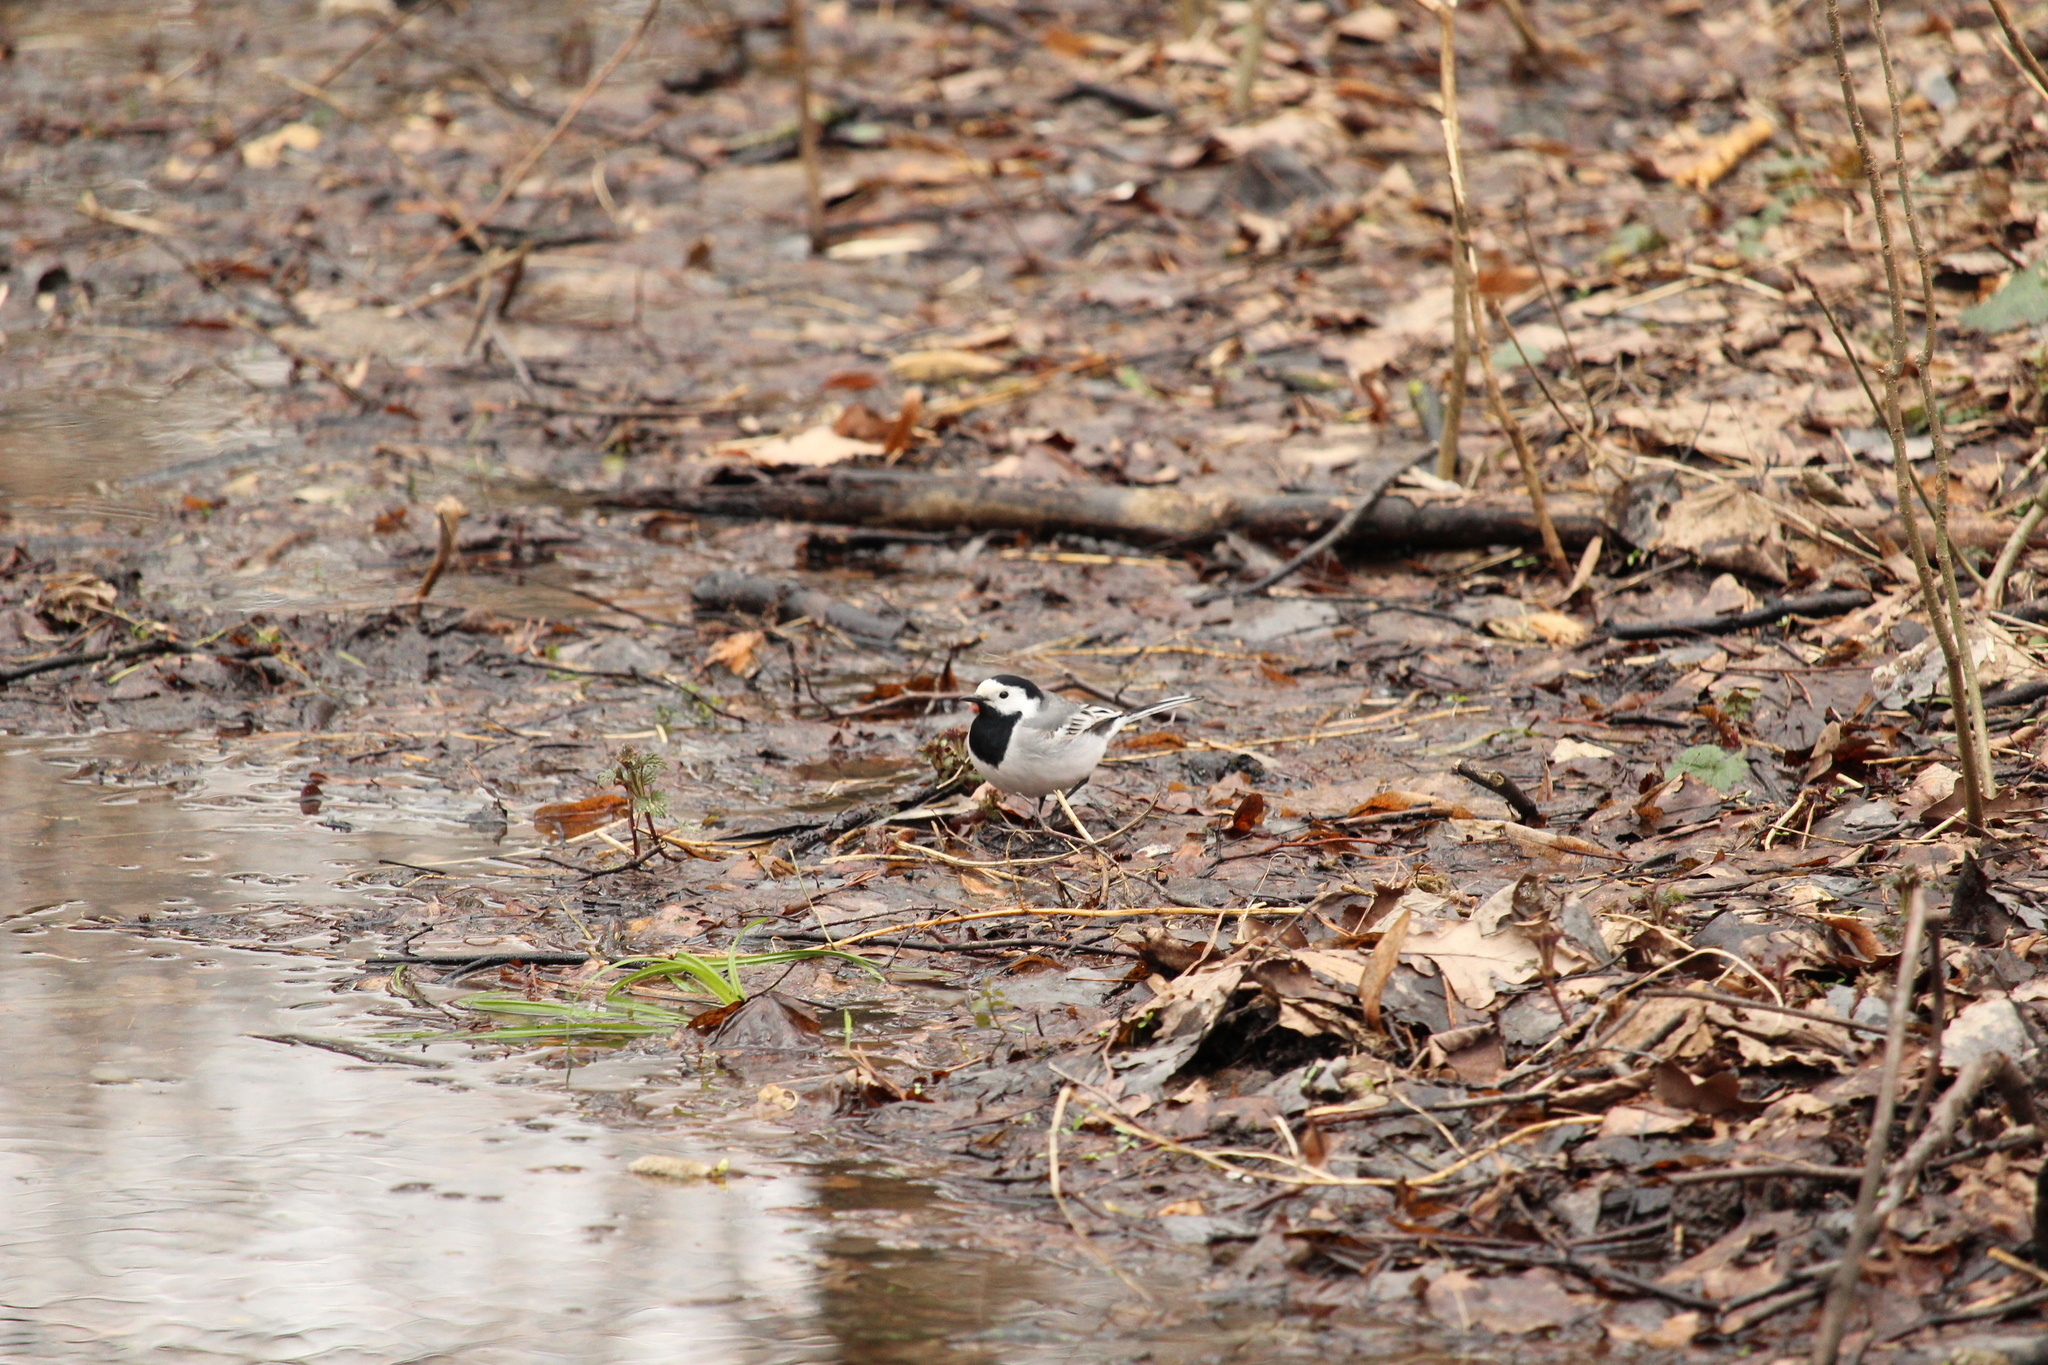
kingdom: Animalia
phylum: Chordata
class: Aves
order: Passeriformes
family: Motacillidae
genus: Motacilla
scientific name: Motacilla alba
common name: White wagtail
........
Exercise description: Rewrite these lines with "common name" replaced by "vernacular name", leaving everything else unchanged. Omit the pictures from your answer.

Answer for the task:
kingdom: Animalia
phylum: Chordata
class: Aves
order: Passeriformes
family: Motacillidae
genus: Motacilla
scientific name: Motacilla alba
vernacular name: White wagtail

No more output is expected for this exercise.